Quant à vous, monsieur le ministre, vous vous êtes contenté de valider les avis de M. le rapporteur. Au cours de ce débat, vous avez déploré que l’opposition vous fasse un procès d’intention et vous attribue des arrière-pensées que vous n’avez pas. Or vous pourriez très facilement nous prouver que nous sommes injustes avec vous : il vous suffirait de nous dire sur quels points vous êtes d’accord pour faire la transparence, et de quels délais vous avez besoin. Ainsi, si vous jugiez qu’il est matériellement impossible au Gouvernement de remettre pour le 30 juin 2010 certains des rapports que nous demandons, sans doute accepterions-nous de rectifier nos amendements pour repousser l’échéance d’un an. Nous pouvons comprendre que des raisons techniques imposent un tel report.
Par exemple, en ce qui concerne l’évaluation des conséquences de la réforme envisagée sur les conditions de travail, tous les parlementaires sont aujourd’hui confrontés, sur le terrain, au problème du stress au travail dans les entreprises, quel que soit le statut de celles-ci. Cela est tellement vrai que la conférence des présidents de notre assemblée a décidé à l’unanimité, sur l’initiative de Mme la présidente de la commission des affaires sociales, de mettre en place une mission d’enquête sur cette question. En effet, il n’est pas acceptable que le travail puisse conduire certains salariés à perdre la vie.
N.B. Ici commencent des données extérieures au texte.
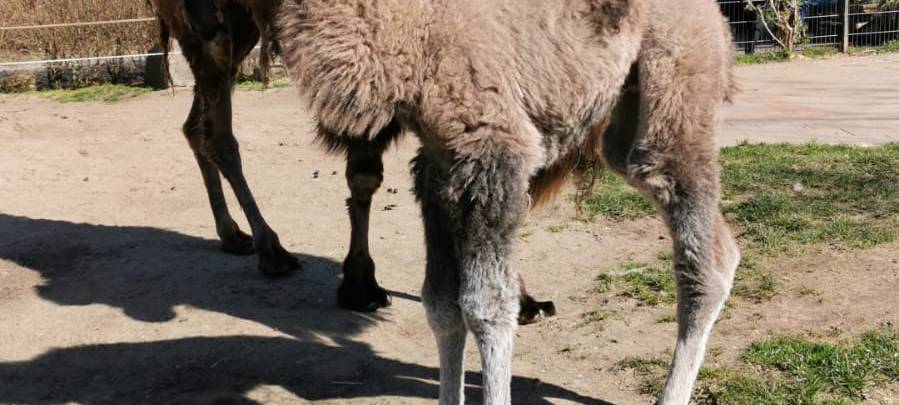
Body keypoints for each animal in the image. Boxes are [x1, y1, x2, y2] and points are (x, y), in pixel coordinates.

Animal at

Par conséquent, monsieur le ministre, appliquez le principe de précaution et acceptez nos propositions. Étudions quelles seront, dans cet avenir que vous prétendez radieux, les conditions de travail des salariés de La Poste. C’est une question qui intéresse tout le monde ! Dites-nous simplement de quel délai vous avez besoin pour réaliser un rapport sur ce thème. J’ajoute que prévoir la remise d’un tel document constituerait aussi un signal adressé à la direction de l’entreprise, qui saurait ainsi que le Parlement examinera de très près les conditions de travail de son personnel. Qui parmi nous pourrait être gêné par la présentation d’un rapport sur l’évolution de celles-ci ? Personne, c’est une question de bon sens ! Nous sommes prêts à prendre en considération, je le répète, d’éventuelles difficultés techniques imposant d’allonger les délais.
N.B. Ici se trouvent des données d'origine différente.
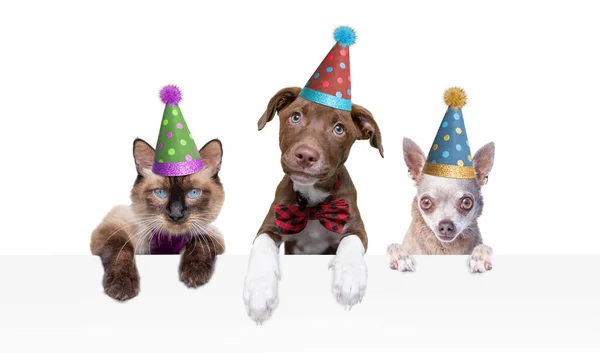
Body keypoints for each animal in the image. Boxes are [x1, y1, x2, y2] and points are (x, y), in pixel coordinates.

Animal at [244, 86, 384, 324]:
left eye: (339, 129)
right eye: (296, 117)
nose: (306, 155)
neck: (312, 203)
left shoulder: (356, 227)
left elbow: (351, 242)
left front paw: (350, 278)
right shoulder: (270, 225)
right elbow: (261, 246)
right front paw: (259, 292)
Monsieur le rapporteur, votre rejet de nos amendements correspond-il à une position systématique ? Considérez-vous que le texte est parfait, et donc non amendable ? Toutefois, je sais que vous êtes trop averti – ou plutôt affranchi, s’agissant de questions postales !
Sourires.
– pour vous livrer à ce petit jeu. Nous vous offrons en quelque sorte l’occasion de nous démontrer votre bonne foi et votre ouverture d’esprit, vous devriez vous faire une joie de la saisir !
Applaudissements sur les travées du groupe socialiste.
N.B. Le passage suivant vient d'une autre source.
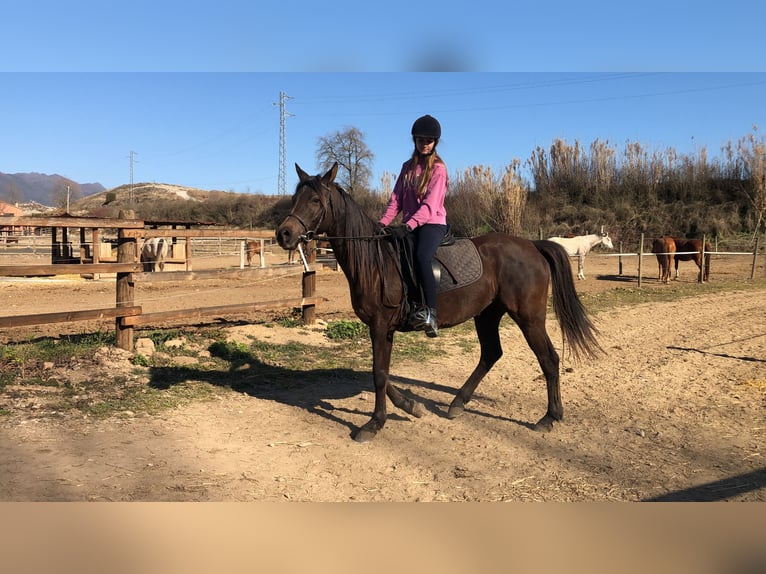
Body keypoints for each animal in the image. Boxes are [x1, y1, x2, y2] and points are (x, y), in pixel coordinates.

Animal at [276, 164, 608, 444]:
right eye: (295, 197)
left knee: (549, 359)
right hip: (487, 314)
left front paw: (374, 424)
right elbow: (382, 372)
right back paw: (458, 403)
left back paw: (549, 417)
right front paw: (410, 405)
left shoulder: (381, 325)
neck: (375, 262)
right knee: (491, 354)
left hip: (529, 317)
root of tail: (532, 246)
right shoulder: (381, 328)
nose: (284, 234)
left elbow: (379, 373)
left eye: (315, 200)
M. Pierre Hérisson, rapporteur. Monsieur Frimat, tout au long de l’examen des 629 amendements ayant été déposés sur ce texte, j’aurai maintes occasions de faire preuve de mon ouverture d’esprit lorsque vos propositions en vaudront la peine ! Dans le cas présent, je ne vois pas l’utilité de ces demandes de rapports, sinon pour faire de l’obstruction !
Protestations sur les travées du groupe socialiste.
Je mets aux voix l'amendement n° 6.
Je suis saisi d'une demande de scrutin public émanant de la commission.
Il va être procédé au scrutin dans les conditions fixées par l'article 56 du règlement.
Le scrutin a lieu.
Il est procédé au comptage des votes.
Voici le résultat du dépouillement du scrutin n° 14 :
Le Sénat n'a pas adopté.
Mes chers collègues, nous allons maintenant interrompre nos travaux ; nous les reprendrons à vingt et une heures quarante-cinq.
La séance est suspendue.
La séance, suspendue à dix-neuf heures trente, est reprise à vingt-et-une heures cinquante.